* _REQUIRED ACTION_
Where the records below reach the line containing "8: (345, 146, 345.86)", start transcribing, and end with the line containing "25: (182, 203, 200.39)", exactly and with nothing else added.

* _RECORDS TO USE_

Segment Open

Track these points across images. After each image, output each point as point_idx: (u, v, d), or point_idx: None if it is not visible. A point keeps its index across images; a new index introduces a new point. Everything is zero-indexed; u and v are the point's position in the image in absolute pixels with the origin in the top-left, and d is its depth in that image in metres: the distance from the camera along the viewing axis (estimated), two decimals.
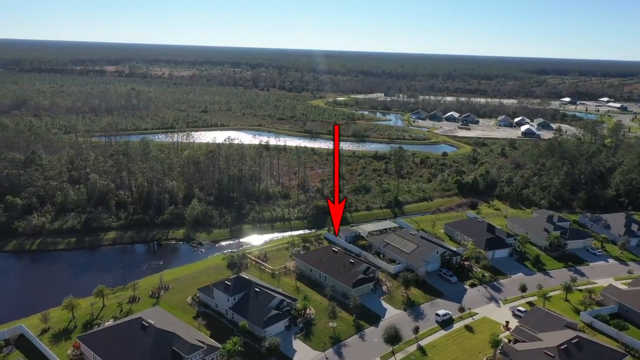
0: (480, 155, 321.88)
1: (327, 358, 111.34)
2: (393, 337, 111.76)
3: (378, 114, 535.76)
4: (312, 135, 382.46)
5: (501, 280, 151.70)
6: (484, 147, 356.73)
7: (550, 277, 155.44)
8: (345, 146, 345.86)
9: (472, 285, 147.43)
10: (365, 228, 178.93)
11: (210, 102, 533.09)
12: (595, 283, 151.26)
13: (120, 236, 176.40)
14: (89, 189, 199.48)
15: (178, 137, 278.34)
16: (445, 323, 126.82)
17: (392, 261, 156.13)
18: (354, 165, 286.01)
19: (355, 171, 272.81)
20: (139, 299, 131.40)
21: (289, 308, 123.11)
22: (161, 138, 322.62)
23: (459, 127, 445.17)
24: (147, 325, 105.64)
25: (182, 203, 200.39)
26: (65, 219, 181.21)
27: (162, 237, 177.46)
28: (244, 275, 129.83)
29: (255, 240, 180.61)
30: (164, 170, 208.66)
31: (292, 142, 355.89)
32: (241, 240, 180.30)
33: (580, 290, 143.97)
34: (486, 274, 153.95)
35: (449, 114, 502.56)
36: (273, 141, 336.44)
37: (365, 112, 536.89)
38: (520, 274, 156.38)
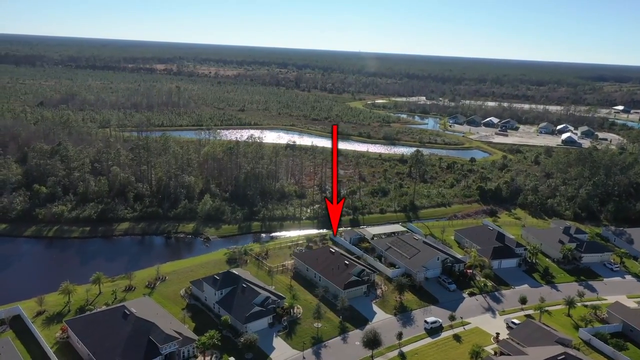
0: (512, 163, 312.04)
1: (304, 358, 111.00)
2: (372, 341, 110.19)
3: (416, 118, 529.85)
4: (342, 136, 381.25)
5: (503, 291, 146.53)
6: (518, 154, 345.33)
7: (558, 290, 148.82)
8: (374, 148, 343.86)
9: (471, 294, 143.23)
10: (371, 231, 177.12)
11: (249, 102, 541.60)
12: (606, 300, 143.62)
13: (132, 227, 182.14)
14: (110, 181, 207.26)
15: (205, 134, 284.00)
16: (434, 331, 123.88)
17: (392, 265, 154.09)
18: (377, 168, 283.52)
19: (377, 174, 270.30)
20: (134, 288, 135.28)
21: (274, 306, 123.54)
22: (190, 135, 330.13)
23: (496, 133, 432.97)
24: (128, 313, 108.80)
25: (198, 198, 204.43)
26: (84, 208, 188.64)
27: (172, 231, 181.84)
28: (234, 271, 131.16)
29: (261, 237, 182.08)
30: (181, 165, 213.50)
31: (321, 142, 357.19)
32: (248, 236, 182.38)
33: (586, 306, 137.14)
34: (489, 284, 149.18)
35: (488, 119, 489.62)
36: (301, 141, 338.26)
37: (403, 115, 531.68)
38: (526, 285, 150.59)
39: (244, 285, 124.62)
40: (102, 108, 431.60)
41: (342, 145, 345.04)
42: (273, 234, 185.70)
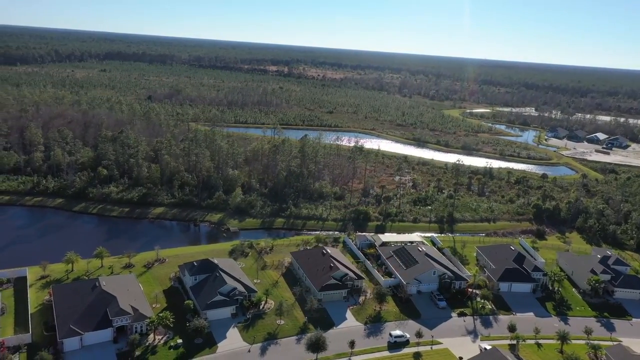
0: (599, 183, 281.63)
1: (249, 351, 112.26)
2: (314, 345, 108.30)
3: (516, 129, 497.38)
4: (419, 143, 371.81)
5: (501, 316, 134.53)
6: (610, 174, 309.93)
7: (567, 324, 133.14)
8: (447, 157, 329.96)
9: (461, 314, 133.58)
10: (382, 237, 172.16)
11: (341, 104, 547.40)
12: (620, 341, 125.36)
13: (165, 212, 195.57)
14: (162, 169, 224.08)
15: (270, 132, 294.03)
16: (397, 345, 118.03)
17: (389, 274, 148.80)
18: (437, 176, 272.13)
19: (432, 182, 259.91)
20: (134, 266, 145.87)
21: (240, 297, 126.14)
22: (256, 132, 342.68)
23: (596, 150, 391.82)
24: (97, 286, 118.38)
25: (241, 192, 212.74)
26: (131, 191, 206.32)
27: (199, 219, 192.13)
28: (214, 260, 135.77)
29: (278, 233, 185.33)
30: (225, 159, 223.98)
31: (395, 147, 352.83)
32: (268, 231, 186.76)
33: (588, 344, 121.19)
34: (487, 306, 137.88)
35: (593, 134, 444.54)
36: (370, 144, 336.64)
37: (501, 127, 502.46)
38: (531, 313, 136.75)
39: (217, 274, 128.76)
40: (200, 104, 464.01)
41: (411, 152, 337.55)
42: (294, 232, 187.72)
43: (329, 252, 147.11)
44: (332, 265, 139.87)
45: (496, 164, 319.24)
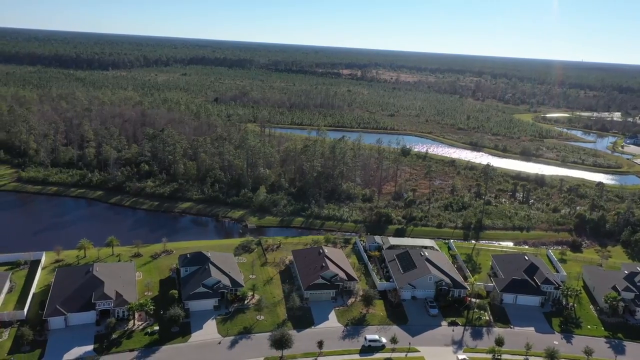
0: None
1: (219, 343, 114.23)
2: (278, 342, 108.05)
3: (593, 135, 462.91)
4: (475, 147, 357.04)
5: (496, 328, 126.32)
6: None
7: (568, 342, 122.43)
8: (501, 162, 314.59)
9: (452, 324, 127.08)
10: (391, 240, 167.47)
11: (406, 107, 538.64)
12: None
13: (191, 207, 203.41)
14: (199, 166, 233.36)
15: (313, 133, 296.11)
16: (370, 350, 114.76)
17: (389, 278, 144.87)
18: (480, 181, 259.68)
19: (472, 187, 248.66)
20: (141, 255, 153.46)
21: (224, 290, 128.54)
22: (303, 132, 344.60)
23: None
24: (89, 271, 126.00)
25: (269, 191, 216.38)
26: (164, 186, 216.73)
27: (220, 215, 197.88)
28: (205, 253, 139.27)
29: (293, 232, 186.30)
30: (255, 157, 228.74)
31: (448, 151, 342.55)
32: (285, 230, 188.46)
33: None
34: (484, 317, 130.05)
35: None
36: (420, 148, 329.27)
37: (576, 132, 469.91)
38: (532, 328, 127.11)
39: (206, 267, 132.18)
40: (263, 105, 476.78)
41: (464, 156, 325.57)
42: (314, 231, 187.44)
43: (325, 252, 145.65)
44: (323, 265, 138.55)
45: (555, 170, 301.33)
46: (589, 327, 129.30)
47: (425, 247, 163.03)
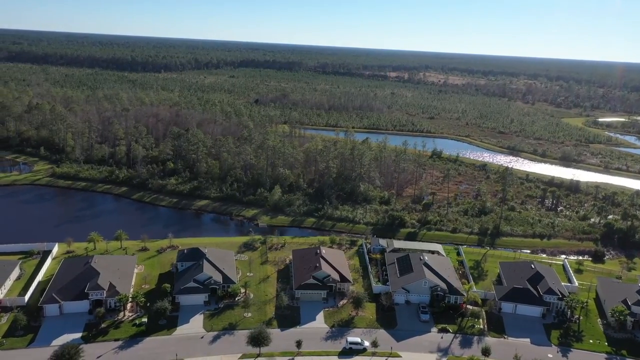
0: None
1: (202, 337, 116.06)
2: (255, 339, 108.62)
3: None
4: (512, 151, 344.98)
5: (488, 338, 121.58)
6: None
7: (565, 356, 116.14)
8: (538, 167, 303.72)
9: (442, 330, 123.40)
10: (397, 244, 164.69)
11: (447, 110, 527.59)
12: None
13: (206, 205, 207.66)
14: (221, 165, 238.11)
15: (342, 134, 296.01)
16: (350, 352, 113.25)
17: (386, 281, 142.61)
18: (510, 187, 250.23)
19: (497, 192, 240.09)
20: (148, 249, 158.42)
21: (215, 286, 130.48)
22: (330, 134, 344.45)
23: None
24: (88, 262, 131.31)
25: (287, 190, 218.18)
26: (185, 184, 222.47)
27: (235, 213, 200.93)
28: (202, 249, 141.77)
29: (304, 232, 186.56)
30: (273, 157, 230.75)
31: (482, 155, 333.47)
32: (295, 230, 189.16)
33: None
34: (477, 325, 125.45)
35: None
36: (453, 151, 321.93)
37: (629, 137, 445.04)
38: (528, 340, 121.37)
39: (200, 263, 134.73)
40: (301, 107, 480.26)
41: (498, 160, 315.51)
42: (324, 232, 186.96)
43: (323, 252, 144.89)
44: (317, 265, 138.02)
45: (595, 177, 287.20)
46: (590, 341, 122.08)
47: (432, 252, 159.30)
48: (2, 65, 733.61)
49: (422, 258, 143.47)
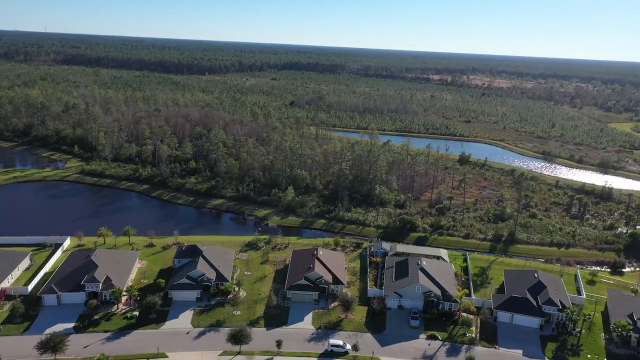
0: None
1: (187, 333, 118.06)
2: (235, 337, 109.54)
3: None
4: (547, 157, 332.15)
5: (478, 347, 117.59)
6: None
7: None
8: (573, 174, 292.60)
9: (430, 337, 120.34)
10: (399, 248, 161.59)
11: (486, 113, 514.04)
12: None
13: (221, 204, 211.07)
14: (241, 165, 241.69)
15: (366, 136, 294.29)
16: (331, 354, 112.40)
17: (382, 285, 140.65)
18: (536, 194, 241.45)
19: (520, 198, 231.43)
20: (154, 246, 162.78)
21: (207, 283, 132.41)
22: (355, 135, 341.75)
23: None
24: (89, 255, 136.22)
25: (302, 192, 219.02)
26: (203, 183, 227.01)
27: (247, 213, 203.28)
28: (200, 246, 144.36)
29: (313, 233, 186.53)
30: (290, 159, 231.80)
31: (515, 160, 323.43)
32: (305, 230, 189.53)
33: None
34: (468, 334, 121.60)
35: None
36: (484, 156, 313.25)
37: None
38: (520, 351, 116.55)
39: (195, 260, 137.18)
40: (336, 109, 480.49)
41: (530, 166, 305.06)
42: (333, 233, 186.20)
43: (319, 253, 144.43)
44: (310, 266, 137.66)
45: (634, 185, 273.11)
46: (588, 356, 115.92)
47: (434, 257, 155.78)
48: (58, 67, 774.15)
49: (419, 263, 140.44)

Segment Closed
Segment Open

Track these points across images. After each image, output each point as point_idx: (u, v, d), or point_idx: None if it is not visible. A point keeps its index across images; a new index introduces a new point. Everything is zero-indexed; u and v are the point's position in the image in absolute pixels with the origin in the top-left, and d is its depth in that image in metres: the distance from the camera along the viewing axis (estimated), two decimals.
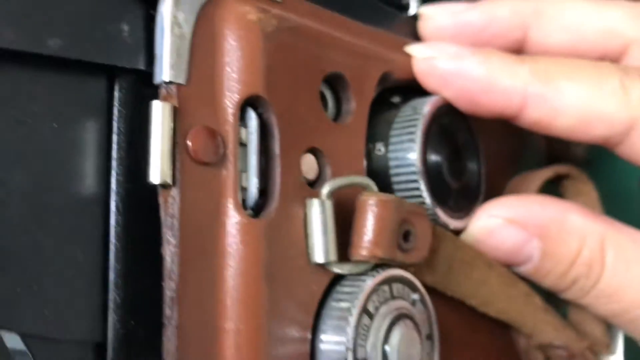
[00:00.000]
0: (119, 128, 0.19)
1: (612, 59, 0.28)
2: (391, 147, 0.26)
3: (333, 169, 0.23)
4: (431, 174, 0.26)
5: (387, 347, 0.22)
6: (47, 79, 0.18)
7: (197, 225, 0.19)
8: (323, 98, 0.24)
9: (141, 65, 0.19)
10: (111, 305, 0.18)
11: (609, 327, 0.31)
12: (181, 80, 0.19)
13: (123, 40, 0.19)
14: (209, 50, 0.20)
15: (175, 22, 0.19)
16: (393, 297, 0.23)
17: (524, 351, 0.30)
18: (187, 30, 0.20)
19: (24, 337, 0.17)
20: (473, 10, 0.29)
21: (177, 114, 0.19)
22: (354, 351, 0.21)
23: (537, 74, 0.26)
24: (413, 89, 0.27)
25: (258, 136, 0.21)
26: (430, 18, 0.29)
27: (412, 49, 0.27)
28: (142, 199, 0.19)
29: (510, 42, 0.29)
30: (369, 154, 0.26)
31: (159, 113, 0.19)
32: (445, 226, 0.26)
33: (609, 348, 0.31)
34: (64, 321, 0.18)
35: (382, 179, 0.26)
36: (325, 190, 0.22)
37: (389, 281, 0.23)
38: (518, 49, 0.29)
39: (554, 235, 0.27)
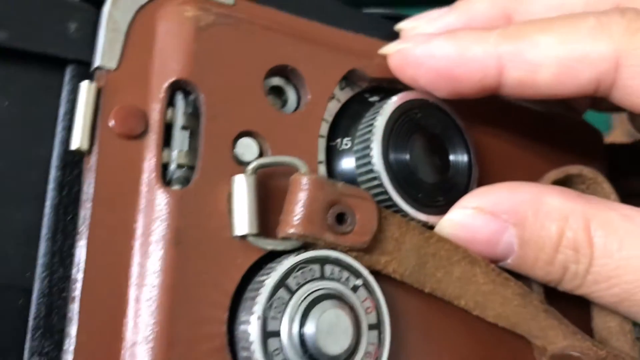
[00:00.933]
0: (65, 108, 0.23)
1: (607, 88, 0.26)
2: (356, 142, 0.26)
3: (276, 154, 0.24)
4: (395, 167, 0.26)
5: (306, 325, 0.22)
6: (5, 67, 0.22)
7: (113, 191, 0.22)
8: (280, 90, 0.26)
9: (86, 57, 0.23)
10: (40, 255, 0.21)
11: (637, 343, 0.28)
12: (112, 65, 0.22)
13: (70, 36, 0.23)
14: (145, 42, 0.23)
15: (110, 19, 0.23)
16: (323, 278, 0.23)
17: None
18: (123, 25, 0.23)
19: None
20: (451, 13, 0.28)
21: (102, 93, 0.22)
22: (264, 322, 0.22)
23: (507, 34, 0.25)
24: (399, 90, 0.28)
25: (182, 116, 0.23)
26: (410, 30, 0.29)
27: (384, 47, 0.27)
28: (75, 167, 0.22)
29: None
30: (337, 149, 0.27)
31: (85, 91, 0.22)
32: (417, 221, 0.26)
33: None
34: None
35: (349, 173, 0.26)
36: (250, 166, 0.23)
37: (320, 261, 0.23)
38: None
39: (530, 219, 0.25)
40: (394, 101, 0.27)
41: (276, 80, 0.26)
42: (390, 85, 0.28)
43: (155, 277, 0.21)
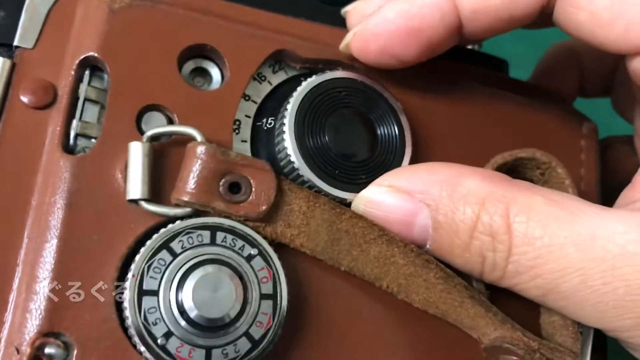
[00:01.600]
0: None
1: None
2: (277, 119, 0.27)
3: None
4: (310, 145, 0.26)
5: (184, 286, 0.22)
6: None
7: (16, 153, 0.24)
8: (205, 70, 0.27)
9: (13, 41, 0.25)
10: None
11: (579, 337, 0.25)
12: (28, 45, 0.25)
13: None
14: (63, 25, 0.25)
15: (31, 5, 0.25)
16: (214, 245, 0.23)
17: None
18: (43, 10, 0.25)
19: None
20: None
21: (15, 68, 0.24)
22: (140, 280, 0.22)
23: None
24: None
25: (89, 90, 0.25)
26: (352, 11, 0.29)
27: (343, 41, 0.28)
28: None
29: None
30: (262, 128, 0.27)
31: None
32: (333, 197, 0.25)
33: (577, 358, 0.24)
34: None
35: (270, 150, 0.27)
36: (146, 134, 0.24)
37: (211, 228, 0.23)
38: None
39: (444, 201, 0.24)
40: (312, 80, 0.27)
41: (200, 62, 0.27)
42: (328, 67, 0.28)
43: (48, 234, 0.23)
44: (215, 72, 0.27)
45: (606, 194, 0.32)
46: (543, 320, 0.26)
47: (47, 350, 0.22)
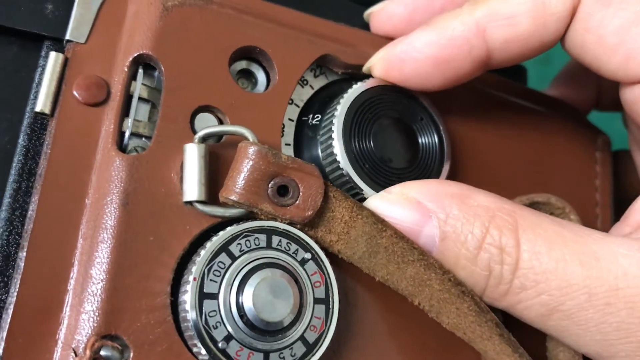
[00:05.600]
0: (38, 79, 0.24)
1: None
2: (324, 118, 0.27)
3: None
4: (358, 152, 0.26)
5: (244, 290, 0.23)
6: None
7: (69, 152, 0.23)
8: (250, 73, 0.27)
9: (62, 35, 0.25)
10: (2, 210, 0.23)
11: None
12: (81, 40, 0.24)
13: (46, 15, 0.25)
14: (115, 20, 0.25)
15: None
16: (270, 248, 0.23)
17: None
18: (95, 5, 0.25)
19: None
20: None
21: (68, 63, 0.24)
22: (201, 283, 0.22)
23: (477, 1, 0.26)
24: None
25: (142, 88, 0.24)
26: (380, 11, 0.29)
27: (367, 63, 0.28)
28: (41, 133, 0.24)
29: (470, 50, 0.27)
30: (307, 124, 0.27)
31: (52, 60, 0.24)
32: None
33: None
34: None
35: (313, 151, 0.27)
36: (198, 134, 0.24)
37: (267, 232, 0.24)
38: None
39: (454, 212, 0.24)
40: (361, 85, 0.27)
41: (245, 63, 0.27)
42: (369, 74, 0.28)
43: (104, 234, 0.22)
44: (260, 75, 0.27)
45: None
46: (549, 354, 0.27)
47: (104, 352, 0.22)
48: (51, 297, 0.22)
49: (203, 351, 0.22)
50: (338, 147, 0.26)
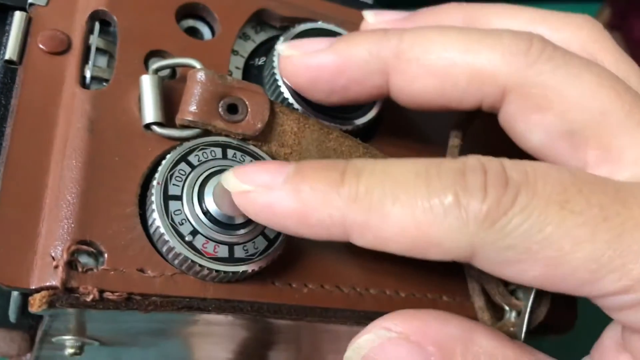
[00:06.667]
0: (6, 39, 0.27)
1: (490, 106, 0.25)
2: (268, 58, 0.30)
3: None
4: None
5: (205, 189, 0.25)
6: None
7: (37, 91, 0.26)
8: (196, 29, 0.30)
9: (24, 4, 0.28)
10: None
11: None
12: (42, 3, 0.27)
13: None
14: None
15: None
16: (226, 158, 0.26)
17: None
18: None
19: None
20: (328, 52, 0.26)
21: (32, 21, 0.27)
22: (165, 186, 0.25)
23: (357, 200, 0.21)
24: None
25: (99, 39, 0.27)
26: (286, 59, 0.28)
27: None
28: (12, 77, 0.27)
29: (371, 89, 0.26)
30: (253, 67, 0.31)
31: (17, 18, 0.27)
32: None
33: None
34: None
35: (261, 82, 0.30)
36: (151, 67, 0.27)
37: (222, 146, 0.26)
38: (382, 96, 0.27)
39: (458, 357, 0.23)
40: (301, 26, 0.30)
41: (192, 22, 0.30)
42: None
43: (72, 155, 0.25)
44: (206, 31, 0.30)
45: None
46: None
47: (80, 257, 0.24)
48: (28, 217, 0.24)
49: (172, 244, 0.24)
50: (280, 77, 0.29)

Segment Closed

* _TASK RESULT_
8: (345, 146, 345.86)
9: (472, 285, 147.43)
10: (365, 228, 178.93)
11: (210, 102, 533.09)
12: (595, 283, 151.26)
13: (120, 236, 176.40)
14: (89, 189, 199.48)
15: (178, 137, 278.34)
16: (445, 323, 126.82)
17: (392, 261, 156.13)
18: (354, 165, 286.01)
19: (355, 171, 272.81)
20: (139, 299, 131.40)
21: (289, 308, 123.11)
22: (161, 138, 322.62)
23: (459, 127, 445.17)
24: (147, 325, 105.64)
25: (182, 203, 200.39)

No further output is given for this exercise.